Just doing some simple benchmark on Bytestring and String. The code load a files of 10,000,000 lines, each an integer; and then convert each of the strings into the integer. Turns out the Prelude.read
is much slower than ByteString.readInt
.
I am wondering what is the reason for the inefficiency. Meanwhile, I am also not sure which part of the profiling report corresponds to the time cost of loading files (The data file is about 75 MB).
Here is the code for the test:
import System.Environment
import System.IO
import qualified Data.ByteString.Lazy.Char8 as LC
main :: IO ()
main = do
xs <- getArgs
let file = xs !! 0
inputIo <- readFile file
let iIo = map readInt . linesStr $ inputIo
let sIo = sum iIo
inputIoBs <- LC.readFile file
let iIoBs = map readIntBs . linesBs $ inputIoBs
let sIoBs = sum iIoBs
print [sIo, sIoBs]
linesStr = lines
linesBs = LC.lines
readInt :: String -> Int
readInt x = read x :: Int
readIntBs :: LC.ByteString -> Int
readIntBs bs = case LC.readInt bs of
Nothing -> error "Not an integer"
Just (x, _) -> x
The code is compiled and executed as:
> ghc -o strO2 -O2 --make Str.hs -prof -auto-all -caf-all -rtsopts
> ./strO2 a.dat +RTS -K500M -p
Note "a.dat" is at aforementioned format and about 75MB. The profiling result is:
strO2 +RTS -K500M -p -RTS a.dat
total time = 116.41 secs (116411 ticks @ 1000 us, 1 processor)
total alloc = 117,350,372,624 bytes (excludes profiling overheads)

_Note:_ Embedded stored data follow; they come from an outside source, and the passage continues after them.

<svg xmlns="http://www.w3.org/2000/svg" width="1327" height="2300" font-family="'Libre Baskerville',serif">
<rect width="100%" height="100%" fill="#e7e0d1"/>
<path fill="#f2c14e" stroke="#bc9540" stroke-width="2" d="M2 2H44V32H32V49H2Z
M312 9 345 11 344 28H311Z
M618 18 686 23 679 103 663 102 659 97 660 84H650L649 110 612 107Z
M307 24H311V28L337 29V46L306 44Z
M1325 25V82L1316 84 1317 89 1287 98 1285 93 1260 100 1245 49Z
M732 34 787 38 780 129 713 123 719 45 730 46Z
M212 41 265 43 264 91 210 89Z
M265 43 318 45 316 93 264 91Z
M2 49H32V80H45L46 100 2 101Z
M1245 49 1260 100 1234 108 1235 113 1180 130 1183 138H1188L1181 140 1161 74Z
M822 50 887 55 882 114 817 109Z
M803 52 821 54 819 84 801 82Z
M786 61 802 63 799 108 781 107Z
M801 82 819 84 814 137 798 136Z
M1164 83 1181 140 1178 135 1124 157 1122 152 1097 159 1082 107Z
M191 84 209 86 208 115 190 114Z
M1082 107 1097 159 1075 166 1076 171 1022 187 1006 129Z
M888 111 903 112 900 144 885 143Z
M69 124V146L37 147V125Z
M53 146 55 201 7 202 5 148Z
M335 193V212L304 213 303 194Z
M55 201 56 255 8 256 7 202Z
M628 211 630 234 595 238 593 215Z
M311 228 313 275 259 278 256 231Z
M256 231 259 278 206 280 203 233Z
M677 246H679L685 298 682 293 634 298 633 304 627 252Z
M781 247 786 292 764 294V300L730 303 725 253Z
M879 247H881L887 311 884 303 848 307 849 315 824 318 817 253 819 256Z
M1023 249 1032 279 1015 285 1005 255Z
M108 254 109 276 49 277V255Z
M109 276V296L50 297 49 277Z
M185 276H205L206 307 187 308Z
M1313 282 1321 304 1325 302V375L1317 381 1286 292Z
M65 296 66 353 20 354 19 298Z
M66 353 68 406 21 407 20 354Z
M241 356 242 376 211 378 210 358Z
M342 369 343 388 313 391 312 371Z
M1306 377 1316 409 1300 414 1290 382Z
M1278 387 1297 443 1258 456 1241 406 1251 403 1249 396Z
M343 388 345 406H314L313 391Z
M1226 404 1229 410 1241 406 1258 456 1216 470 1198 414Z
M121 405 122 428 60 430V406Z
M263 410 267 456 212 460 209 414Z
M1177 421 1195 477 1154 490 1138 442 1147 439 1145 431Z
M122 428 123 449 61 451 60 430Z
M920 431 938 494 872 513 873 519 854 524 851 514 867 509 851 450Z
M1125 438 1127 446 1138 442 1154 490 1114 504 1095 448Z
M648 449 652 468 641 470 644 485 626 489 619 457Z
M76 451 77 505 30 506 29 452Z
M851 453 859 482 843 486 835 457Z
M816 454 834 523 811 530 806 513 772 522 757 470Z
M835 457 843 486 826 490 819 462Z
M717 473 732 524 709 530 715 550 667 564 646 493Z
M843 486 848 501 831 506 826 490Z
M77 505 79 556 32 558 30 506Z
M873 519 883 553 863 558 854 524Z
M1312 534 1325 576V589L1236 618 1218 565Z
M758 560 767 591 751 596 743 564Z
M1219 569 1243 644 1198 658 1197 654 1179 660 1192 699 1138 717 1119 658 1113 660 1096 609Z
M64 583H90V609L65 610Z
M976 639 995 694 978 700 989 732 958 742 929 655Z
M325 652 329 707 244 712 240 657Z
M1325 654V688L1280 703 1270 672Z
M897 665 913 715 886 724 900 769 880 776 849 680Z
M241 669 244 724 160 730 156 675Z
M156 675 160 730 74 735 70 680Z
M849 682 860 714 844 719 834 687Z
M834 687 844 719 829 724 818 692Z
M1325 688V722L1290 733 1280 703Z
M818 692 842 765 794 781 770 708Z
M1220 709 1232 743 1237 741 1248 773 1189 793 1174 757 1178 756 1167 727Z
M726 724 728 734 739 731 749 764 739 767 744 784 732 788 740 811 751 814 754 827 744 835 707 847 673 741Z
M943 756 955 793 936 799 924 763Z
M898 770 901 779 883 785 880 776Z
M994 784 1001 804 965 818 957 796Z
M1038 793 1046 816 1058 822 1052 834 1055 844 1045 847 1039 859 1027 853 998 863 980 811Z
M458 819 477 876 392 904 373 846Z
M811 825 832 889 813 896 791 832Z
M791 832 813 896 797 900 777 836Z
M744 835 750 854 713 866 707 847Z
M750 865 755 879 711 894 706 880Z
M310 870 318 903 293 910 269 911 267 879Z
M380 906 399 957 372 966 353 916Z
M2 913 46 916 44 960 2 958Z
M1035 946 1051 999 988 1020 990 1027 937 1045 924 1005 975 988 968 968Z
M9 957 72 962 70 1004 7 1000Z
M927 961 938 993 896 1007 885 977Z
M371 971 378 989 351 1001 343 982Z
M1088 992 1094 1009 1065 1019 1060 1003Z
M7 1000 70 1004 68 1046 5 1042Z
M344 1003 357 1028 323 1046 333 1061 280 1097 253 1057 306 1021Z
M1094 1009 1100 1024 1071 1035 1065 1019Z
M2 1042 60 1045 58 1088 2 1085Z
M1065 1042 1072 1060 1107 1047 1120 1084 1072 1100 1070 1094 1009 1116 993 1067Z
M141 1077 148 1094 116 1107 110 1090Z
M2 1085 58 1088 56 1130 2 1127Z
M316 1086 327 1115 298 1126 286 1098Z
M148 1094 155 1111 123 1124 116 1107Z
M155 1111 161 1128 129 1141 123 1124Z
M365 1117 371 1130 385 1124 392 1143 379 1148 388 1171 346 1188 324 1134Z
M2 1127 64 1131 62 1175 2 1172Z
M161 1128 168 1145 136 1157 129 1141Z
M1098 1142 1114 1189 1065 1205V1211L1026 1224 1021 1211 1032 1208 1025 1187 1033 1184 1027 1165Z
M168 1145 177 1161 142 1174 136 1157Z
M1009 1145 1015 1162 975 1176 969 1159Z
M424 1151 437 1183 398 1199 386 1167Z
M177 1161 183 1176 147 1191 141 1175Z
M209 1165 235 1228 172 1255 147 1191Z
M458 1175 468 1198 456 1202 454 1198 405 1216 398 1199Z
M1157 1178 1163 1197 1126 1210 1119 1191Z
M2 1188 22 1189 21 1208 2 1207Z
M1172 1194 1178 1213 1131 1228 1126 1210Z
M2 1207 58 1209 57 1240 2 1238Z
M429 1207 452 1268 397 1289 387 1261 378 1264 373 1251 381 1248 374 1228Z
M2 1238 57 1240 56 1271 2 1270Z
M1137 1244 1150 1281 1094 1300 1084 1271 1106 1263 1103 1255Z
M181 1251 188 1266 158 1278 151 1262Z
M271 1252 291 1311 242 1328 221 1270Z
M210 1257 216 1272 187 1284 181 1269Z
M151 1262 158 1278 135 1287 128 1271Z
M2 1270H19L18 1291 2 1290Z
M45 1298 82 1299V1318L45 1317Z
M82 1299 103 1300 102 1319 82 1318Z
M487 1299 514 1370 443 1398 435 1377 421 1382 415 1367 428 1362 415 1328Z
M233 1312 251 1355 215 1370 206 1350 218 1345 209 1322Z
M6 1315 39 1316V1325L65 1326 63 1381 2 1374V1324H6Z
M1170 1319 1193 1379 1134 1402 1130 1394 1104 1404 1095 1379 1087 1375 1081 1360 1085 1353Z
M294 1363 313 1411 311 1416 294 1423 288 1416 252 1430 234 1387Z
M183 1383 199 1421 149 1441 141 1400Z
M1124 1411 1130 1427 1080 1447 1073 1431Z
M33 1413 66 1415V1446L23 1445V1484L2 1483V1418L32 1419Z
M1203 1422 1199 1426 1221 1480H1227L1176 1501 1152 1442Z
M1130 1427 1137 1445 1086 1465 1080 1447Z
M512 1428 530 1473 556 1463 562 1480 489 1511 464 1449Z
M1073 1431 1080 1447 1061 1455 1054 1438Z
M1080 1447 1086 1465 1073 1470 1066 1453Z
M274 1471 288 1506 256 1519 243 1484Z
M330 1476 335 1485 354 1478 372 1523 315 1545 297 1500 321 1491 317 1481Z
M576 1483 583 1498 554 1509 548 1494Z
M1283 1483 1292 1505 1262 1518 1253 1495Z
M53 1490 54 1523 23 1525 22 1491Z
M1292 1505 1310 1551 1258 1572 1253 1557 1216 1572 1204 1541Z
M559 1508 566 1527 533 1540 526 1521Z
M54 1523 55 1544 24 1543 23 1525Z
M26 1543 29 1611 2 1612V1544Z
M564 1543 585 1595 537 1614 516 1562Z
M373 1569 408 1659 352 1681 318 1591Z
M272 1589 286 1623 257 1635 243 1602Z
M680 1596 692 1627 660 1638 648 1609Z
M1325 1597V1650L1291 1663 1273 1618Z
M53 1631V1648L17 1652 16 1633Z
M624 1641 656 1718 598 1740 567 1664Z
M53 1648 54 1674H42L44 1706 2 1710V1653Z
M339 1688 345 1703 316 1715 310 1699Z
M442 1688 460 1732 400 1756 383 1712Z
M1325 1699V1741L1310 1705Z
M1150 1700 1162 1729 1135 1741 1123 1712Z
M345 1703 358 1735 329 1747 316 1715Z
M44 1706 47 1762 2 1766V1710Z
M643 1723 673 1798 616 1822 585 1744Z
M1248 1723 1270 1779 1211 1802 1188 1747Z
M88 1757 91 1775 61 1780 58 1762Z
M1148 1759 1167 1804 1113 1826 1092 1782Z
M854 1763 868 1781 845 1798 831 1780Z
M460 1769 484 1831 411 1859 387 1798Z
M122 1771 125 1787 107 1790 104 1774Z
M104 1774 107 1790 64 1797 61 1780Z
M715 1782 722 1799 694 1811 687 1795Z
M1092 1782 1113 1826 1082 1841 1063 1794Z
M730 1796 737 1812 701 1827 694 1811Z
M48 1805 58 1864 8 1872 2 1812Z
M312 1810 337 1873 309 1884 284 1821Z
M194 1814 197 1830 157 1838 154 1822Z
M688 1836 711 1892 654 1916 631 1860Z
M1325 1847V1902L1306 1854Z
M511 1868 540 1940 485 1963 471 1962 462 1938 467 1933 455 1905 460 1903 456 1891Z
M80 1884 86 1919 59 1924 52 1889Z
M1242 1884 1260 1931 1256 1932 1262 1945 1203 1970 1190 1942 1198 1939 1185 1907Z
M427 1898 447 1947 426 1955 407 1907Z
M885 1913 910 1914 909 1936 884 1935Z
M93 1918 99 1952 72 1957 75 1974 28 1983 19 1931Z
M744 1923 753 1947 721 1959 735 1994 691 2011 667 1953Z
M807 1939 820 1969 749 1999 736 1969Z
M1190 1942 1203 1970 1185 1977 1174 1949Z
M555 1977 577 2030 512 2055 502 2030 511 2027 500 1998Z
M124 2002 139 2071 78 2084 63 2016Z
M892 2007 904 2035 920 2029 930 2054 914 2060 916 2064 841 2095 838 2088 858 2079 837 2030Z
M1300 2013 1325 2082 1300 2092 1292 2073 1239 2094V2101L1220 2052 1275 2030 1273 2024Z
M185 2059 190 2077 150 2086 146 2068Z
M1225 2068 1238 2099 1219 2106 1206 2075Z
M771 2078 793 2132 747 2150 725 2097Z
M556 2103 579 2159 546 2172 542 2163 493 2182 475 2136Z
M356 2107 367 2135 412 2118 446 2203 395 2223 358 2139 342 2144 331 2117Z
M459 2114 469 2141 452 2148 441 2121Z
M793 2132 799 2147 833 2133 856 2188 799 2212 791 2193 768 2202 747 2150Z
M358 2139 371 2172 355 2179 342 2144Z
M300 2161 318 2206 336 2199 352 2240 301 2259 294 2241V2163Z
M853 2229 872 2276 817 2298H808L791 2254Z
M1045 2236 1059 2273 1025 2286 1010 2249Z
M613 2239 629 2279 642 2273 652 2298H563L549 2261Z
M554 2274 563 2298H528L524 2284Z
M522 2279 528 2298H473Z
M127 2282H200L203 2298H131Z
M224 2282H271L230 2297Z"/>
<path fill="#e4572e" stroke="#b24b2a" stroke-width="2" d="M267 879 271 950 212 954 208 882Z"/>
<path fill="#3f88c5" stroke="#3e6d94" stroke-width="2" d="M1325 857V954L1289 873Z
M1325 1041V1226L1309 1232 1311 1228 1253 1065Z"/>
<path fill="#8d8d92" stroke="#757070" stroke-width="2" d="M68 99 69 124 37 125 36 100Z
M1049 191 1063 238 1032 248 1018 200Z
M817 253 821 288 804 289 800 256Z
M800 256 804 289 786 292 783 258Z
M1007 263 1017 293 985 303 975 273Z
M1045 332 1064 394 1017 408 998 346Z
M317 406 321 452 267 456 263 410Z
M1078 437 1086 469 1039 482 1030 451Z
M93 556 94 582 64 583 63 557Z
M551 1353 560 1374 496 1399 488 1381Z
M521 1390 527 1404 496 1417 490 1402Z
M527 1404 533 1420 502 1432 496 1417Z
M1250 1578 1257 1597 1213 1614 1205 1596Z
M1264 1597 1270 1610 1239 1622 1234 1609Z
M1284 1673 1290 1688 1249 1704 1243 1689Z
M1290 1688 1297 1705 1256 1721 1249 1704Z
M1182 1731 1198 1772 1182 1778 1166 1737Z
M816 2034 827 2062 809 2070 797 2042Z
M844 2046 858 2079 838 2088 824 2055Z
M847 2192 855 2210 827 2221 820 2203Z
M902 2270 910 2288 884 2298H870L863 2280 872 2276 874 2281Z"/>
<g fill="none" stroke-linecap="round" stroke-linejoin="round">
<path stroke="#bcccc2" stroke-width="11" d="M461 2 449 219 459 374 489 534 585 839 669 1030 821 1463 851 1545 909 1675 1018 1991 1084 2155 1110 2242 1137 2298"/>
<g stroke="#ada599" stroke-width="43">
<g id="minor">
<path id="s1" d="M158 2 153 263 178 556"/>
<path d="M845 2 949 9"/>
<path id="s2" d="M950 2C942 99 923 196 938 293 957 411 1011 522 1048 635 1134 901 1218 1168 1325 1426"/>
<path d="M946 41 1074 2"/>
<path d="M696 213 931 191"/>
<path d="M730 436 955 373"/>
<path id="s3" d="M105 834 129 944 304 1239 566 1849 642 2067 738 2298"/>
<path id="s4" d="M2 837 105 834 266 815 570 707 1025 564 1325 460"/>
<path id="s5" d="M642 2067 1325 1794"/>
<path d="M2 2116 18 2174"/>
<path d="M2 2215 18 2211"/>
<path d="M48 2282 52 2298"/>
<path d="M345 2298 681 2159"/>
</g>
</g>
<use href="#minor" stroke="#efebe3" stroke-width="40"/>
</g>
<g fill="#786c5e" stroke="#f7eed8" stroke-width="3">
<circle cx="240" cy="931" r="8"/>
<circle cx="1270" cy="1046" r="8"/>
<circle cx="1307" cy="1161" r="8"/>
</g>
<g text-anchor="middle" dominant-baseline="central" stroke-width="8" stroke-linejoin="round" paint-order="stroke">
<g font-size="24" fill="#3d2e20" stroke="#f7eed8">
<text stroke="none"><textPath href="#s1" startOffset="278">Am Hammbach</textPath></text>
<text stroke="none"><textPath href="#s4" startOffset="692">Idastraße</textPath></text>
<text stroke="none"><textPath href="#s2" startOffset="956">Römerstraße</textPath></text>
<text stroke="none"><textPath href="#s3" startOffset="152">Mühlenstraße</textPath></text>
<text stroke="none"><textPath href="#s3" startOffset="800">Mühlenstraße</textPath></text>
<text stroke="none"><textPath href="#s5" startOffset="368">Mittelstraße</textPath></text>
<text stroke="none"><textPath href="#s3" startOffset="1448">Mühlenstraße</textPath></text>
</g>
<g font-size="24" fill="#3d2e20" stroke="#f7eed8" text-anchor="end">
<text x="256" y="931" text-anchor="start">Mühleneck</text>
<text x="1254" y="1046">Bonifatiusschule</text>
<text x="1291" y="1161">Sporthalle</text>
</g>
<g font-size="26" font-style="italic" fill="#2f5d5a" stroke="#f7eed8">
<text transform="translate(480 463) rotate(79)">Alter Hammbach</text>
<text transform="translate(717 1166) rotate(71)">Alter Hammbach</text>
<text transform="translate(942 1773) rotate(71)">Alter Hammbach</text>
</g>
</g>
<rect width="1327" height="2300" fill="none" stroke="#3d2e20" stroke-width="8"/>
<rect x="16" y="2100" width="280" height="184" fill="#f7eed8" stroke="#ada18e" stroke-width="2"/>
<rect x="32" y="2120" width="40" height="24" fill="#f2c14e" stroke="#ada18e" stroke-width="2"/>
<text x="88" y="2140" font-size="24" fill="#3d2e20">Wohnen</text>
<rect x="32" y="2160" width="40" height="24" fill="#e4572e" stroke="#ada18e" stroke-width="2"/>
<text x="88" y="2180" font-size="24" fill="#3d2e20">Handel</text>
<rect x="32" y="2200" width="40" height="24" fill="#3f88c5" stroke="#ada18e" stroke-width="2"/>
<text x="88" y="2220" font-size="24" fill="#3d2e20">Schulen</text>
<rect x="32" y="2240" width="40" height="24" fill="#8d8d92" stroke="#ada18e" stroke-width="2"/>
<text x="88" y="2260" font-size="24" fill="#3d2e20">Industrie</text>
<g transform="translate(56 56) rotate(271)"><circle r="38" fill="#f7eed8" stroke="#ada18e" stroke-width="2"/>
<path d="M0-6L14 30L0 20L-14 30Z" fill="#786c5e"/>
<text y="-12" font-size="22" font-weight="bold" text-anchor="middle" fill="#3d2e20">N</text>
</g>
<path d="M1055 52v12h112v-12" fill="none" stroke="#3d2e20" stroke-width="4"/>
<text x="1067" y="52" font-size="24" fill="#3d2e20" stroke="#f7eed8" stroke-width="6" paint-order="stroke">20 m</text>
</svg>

COST CENTRE MODULE %time %alloc
readInt Main 86.9 74.6
main.iIo Main 8.7 9.5
main Main 2.9 13.5
main.iIoBs Main 0.6 1.9
individual inherited
COST CENTRE MODULE no. entries %time %alloc %time %alloc
MAIN MAIN 54 0 0.0 0.0 100.0 100.0
main Main 109 0 2.9 13.5 100.0 100.0
main.iIoBs Main 116 1 0.6 1.9 1.3 2.4
readIntBs Main 118 10000000 0.7 0.5 0.7 0.5
main.sIoBs Main 115 1 0.0 0.0 0.0 0.0
main.sIo Main 113 1 0.2 0.0 0.2 0.0
main.iIo Main 111 1 8.7 9.5 95.6 84.1
readInt Main 114 10000000 86.9 74.6 86.9 74.6
main.file Main 110 1 0.0 0.0 0.0 0.0
CAF:main1 Main 106 0 0.0 0.0 0.0 0.0
main Main 108 1 0.0 0.0 0.0 0.0
CAF:linesBs Main 105 0 0.0 0.0 0.0 0.0
linesBs Main 117 1 0.0 0.0 0.0 0.0
CAF:linesStr Main 104 0 0.0 0.0 0.0 0.0
linesStr Main 112 1 0.0 0.0 0.0 0.0
CAF GHC.Conc.Signal 100 0 0.0 0.0 0.0 0.0
CAF GHC.IO.Encoding 93 0 0.0 0.0 0.0 0.0
CAF GHC.IO.Encoding.Iconv 91 0 0.0 0.0 0.0 0.0
CAF GHC.IO.FD 86 0 0.0 0.0 0.0 0.0
CAF GHC.IO.Handle.FD 84 0 0.0 0.0 0.0 0.0
CAF Text.Read.Lex 70 0 0.0 0.0 0.0 0.0
Edit:
The input file "a.dat" are 10,000,000 lines of numbers:
1
2
3
...
10000000
Following the discussion I replaced "a.dat" by 10,000,000 lines of 1s, which does not affect the above performance observation:
1
1
...
1
read
is doing a much harder job than readInt
. For example, compare:
> map read ["(100)", " 100", "- 100"] :: [Int]
[100,100,-100]
> map readInt ["(100)", " 100", "- 100"]
[Nothing,Nothing,Nothing]
read
is essentially parsing Haskell. Combined with the fact that it's consuming linked lists, it's no surprise at all that it's really very slow indeed.